### [Document excerpt]
When mine ever threw a tantrum or were misbehaving in public, and I received some unsolicited advice, I used to smile, say "Thank you; I'll pass that on to my sister. It's her kid" haha

Playing the aunty's role, hmmm, I like that! ;0)

Thanks, my parents still laugh about it :)

😂 good one! 😂

Thanks! My youngest was a terror haha, so I used that line way too often :)

What is it with youngers being wild childs?! Seems we have a similar trend in our family! Haha, but their sweet side makes up for it 💙

haha I think it is the universe's way of ensuring people have more than one child; the first one is a breeze, so we all think, 'sure, why not, let's have another', then wham!! :) When mine was a toddler, before I went to bed I would go in his room and watch his sweet angelic face while asleep to 'fill up' my patience-meter for the next day haha

Having children with Autism, lots of people have advice and commentary. I tell them thank you, you're probably right. And then I do whatever I want.

That's a nice way to deal with it.

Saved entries
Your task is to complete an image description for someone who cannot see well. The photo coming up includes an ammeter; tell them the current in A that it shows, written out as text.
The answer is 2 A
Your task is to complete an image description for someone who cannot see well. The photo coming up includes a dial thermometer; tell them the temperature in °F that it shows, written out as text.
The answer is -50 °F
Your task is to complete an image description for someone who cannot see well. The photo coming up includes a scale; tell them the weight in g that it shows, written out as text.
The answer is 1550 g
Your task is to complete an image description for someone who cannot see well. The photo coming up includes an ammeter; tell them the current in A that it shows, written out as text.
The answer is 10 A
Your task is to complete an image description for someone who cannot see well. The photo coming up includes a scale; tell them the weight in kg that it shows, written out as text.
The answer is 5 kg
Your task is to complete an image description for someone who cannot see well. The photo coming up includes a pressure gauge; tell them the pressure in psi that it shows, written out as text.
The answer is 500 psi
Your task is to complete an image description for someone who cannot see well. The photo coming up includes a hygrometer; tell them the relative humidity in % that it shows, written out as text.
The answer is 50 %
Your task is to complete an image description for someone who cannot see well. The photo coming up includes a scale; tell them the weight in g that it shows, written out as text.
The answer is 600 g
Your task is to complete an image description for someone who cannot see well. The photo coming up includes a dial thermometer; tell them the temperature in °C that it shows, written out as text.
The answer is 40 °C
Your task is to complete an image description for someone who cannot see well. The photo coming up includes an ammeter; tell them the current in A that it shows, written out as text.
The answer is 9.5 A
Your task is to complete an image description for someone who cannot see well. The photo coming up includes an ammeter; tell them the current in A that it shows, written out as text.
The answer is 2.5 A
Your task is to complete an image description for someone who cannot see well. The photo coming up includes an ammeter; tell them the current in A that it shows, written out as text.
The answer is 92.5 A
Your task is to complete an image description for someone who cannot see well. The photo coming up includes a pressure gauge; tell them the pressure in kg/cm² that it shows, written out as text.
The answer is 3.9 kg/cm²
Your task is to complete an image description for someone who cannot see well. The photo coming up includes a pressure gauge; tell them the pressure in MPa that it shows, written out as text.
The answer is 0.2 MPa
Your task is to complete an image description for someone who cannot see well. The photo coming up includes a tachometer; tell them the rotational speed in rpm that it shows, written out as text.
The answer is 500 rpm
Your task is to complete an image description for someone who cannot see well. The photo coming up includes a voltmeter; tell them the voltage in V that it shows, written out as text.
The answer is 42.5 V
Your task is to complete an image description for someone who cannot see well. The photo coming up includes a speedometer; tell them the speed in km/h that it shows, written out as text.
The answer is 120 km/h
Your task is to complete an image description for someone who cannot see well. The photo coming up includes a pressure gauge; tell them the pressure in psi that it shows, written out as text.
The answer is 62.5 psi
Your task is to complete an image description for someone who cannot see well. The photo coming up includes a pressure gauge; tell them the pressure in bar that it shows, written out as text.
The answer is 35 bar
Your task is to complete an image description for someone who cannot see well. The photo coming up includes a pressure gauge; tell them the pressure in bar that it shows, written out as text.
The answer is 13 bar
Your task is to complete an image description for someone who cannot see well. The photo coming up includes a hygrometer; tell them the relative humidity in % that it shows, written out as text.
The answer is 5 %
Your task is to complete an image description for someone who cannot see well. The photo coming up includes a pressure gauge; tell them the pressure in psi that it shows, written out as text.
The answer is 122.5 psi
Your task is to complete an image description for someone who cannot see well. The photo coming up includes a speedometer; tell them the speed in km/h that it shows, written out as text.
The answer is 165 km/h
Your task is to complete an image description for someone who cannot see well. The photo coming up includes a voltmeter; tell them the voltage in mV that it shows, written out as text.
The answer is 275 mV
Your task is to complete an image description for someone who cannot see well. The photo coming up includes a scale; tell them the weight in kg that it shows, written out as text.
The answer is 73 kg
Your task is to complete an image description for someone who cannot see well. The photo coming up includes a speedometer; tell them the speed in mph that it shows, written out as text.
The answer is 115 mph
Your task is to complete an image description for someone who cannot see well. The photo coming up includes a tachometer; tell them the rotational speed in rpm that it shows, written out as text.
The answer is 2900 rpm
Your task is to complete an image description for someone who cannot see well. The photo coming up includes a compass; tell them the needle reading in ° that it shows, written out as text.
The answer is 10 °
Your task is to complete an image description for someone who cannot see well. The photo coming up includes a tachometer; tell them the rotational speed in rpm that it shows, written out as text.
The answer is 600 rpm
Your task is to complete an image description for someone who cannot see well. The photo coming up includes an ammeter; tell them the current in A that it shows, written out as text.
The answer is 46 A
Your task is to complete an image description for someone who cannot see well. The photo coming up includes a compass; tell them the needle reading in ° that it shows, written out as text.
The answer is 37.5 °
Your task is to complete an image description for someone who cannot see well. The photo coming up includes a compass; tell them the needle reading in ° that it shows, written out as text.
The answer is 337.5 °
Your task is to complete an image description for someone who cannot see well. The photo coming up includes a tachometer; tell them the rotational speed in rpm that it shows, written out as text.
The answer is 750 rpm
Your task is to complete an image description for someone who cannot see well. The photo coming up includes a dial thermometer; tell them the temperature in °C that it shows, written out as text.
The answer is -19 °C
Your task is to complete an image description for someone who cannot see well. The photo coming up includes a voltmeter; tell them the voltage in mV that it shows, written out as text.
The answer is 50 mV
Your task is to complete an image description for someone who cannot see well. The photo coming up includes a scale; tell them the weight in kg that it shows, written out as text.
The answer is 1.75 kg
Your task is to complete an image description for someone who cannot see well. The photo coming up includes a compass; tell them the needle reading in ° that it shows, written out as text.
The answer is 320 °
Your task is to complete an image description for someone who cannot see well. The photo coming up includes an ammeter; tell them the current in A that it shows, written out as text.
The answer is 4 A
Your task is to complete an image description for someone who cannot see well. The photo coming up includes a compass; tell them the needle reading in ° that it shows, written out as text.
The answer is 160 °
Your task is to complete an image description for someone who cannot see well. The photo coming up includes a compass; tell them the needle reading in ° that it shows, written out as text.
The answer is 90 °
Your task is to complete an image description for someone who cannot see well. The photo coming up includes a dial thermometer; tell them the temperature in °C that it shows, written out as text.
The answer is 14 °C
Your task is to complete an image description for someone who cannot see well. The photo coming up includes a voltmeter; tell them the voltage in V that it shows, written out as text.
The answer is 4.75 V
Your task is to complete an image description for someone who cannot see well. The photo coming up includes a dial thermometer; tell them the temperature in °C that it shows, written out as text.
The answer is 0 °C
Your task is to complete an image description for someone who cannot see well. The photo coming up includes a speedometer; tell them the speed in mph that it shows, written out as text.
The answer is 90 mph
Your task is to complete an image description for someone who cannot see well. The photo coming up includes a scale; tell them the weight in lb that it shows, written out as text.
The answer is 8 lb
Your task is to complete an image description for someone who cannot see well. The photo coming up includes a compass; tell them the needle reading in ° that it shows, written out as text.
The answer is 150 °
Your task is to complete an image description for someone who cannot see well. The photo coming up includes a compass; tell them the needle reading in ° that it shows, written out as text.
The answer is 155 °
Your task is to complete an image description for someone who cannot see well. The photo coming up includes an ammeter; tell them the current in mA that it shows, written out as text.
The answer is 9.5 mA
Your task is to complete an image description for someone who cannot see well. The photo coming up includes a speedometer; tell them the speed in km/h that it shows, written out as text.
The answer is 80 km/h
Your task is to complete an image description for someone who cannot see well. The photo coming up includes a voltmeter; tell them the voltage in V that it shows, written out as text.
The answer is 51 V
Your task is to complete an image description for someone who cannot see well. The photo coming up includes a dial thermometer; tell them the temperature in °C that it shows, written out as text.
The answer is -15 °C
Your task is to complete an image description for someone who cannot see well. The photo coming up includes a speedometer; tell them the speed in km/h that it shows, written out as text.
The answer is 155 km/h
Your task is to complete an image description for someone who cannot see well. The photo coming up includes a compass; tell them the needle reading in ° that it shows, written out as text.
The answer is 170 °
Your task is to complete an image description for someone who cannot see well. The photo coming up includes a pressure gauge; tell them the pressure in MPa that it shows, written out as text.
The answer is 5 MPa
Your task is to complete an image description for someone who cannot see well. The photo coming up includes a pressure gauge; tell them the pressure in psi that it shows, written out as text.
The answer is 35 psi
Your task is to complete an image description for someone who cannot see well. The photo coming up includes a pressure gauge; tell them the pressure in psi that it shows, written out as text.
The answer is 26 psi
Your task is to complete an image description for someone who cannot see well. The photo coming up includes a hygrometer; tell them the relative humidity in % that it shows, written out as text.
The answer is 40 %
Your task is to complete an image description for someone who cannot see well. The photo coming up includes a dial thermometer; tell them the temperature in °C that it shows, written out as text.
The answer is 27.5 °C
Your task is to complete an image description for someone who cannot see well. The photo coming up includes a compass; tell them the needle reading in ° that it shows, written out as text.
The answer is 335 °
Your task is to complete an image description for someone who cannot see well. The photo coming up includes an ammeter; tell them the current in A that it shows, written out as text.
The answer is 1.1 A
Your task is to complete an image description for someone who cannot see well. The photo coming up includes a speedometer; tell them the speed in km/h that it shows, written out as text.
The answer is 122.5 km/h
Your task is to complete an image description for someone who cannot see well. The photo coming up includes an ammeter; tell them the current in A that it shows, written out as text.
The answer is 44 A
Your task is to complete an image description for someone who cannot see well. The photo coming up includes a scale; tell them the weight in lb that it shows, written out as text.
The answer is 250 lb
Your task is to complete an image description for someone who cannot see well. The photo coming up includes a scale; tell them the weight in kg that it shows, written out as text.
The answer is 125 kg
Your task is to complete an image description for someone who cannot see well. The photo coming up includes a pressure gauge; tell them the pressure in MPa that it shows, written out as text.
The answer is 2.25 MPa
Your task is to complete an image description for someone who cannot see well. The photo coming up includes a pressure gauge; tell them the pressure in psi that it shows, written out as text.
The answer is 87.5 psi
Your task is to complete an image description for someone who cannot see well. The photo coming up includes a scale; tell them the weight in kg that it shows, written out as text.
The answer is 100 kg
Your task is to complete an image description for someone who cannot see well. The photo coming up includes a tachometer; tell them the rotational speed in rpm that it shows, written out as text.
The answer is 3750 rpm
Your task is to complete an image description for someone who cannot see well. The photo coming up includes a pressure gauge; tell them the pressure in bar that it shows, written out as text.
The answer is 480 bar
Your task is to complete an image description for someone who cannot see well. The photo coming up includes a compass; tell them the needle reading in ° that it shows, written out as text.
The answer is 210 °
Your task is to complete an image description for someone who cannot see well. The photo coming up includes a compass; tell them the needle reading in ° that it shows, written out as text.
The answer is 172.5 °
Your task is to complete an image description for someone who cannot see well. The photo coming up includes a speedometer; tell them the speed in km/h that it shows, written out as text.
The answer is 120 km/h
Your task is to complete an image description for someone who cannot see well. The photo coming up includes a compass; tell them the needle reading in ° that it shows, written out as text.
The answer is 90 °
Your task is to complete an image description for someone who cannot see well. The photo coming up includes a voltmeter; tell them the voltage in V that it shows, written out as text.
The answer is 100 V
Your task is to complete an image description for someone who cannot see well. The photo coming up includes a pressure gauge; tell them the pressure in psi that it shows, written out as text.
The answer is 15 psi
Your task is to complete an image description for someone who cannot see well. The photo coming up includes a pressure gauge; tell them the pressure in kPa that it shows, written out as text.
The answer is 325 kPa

### [What needs to be done]
In the comment thread about unsolicited parenting advice, what did one commenter do before going to bed when their child was a toddler?

### [Your solution]
They went into his room and watched his sweet, angelic face while he slept to "fill up" their patience-meter for the next day.